**Using the information:**
• 1. Render this sentence from the list of storms named Jolina in Spanish: "The name Jolina has been used for six tropical cyclones in the Philippine Area of Responsibility by PAGASA in the Western Pacific Ocean."
• 2. Edit the list of storms named Jolina, starting with "- Typhoon Nabi" and going on through "as Storm Samuel.", and put "hit" in place of "struck".

**Page extract:**
= List of storms named Jolina =

The name Jolina has been used for six tropical cyclones in the Philippine Area of Responsibility by PAGASA in the Western Pacific Ocean. Additionally, it was also used for one European windstorm, which eventually evolved into a Mediterranean tropical-like cyclone (also known as a "medicane").

In the West Pacific:
- Tropical Depression Jolina (2001) – a tropical depression that was only recognized by PAGASA.
- Typhoon Nabi (2005) (T0514, 14W, Jolina) – struck Japan.
- Tropical Storm Goni (2009) (T0907, 08W, Jolina)
- Severe Tropical Storm Jebi (2013) (T1309, 09W, Jolina) – struck the Philippines, China and Vietnam.
- Severe Tropical Storm Pakhar (2017) (T1714, 16W, Jolina) – a strong tropical storm that impacted Southern China.
- Severe Tropical Storm Conson (2021) (T2113, 18W, Jolina) – rapidly intensified into a typhoon in less than 24 hours, according to PAGASA.

The name Jolina was retired following the 2021 Pacific typhoon season and was replaced with Jacinto, which is a masculine given name in Spanish, which was first used during the 2025 season.

In Europe and the Mediterranean:
- Storm Jolina (2026) – a European windstorm which became a Mediterranean tropical-like cyclone while affecting Spain and Libya; also known as Storm Samuel.

(Stored items)
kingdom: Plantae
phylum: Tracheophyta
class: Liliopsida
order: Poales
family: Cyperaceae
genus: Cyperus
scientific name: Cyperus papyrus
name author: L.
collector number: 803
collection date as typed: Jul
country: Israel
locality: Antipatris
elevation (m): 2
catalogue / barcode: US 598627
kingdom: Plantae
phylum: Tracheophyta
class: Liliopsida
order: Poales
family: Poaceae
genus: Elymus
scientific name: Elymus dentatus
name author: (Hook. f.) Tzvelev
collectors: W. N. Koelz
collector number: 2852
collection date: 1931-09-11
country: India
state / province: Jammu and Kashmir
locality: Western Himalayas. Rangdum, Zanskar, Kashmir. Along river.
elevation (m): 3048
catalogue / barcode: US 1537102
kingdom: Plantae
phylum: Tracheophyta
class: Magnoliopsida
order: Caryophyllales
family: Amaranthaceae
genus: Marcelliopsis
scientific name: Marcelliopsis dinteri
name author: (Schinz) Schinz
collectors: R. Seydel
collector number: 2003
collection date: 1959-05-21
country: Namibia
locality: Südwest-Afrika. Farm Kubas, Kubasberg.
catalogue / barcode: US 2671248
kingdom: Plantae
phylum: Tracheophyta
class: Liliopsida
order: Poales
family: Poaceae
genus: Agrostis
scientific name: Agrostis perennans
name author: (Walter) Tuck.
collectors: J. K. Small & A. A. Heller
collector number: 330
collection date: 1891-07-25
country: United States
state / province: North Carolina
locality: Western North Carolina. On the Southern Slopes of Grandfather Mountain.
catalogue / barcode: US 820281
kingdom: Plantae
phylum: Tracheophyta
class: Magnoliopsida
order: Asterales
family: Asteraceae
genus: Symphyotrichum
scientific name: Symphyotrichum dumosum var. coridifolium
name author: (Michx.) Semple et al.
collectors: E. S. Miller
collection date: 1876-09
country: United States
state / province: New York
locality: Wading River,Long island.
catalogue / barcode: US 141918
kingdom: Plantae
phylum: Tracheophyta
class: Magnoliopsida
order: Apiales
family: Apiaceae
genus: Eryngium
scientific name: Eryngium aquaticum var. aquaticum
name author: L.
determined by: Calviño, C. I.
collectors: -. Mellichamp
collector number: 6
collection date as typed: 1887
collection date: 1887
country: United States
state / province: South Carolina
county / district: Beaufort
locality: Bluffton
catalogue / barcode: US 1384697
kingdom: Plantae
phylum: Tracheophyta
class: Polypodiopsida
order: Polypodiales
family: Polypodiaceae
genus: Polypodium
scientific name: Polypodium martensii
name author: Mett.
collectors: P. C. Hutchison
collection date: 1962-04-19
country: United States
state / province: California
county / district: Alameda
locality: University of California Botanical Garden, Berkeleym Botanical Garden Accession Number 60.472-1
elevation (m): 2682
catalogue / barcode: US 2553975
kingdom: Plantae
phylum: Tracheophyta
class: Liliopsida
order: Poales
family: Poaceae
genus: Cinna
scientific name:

**Exercise answers:**
• 1. El nombre Jolina ha sido utilizado por PAGASA para seis ciclones tropicales en el Área de Responsabilidad de Filipinas, en el océano Pacífico occidental.

• 2.
- Typhoon Nabi (2005) (T0514, 14W, Jolina) – hit Japan.
- Tropical Storm Goni (2009) (T0907, 08W, Jolina)
- Severe Tropical Storm Jebi (2013) (T1309, 09W, Jolina) – hit the Philippines, China and Vietnam.
- Severe Tropical Storm Pakhar (2017) (T1714, 16W, Jolina) – a strong tropical storm that impacted Southern China.
- Severe Tropical Storm Conson (2021) (T2113, 18W, Jolina) – rapidly intensified into a typhoon in less than 24 hours, according to PAGASA.

The name Jolina was retired following the 2021 Pacific typhoon season and was replaced with Jacinto, which is a masculine given name in Spanish, which was first used during the 2025 season.

In Europe and the Mediterranean:
- Storm Jolina (2026) – a European windstorm which became a Mediterranean tropical-like cyclone while affecting Spain and Libya; also known as Storm Samuel.